TEXT ::
Bollywood offers China lessons on soft power
Hu Jianlong says hostility towards free speech in China hurts the nation’s ability to create a film like India’s Dangal, which has delighted Chinese viewers
President Xi Jinping recently told Indian Prime Minister Narendra Modi that he watched the Bollywood film, Dangal, and liked it. Their conversation took place on the sidelines of the Shanghai Cooperation Organisation meeting in Astana, Kazakhstan, on June 9.
Apart from Titanic, a Hollywood blockbuster of the 1990s, few foreign films have been bestowed such glory in China as Dangal. In 1998, Titanic became such a massive hit that then-Chinese leader Jiang Zemin recommended the entire Communist Party Politburo watch it. At that point, few Chinese expected a Bollywood movie would rock the whole nation 20 years later.
Dangal, a sports drama about India’s first gold medal-winning wrestler, Geeta Phogat, collected US$186.5 million in 47 days of its run in China, breaking a slew of records for the Indian film industry. It is the first non-Hollywood film to amass over 1 billion yuan (US$147 million) in China. It is the first time that the box office for a Bollywood blockbuster in China has outperformed that of its home Indian market. The Indian press, whose China pages are often occupied by stories of border disputes and diplomatic rows, are baffled at the reception for this film: they marvel that no matter where Aamir Khan appears during his travels across China, he creates a stir with his fans.
Dangal’s success reaches far beyond box office earnings in China. It also prompts a comparison between China and India. China’s state media has a long tradition of playing down and disparaging India. Beijing’s propaganda machine often portrays India as a nation of failure with appalling sanitary conditions, horrible public transportation and rampant rape. Beijing tries to link India’s “backwardness” to its democracy, suggesting that democracy leads to chaos while China’s totalitarianism creates prosperity and efficiency.
Invoking the image of a poor and dirty India enables Beijing to show, in contrast, how successful China’s socialism with Chinese characteristics is and how well the Chinese people are cared for by the ruling Communist Party.

YOUR INSTRUCTIONS ::
Rewrite the portion of the article on Bollywood and soft power starting with "Bollywood offers China" and going on through "Kazakhstan, on June 9.", putting "margins" wherever "sidelines" appears.

SUPPLIED MATERIAL ::
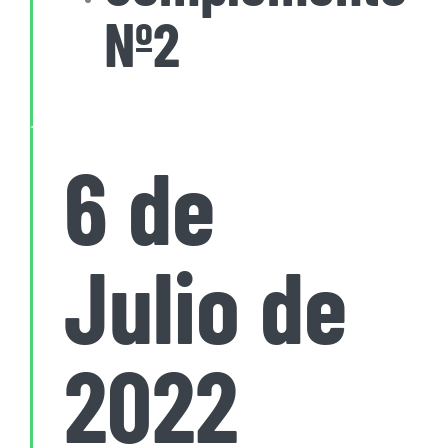
Nº2
6 de
Julio de
2022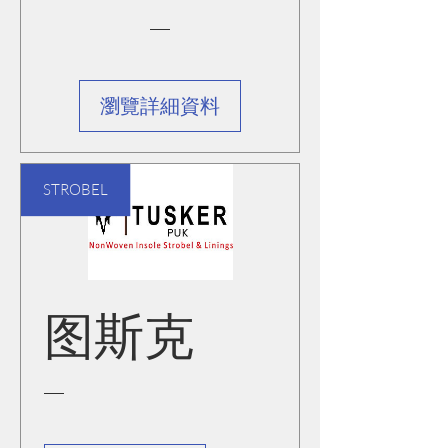
瀏覽詳細資料
STROBEL
图斯克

EXERCISE RESPONSE ::
Bollywood offers China lessons on soft power
Hu Jianlong says hostility towards free speech in China hurts the nation’s ability to create a film like India’s Dangal, which has delighted Chinese viewers
President Xi Jinping recently told Indian Prime Minister Narendra Modi that he watched the Bollywood film, Dangal, and liked it. Their conversation took place on the margins of the Shanghai Cooperation Organisation meeting in Astana, Kazakhstan, on June 9.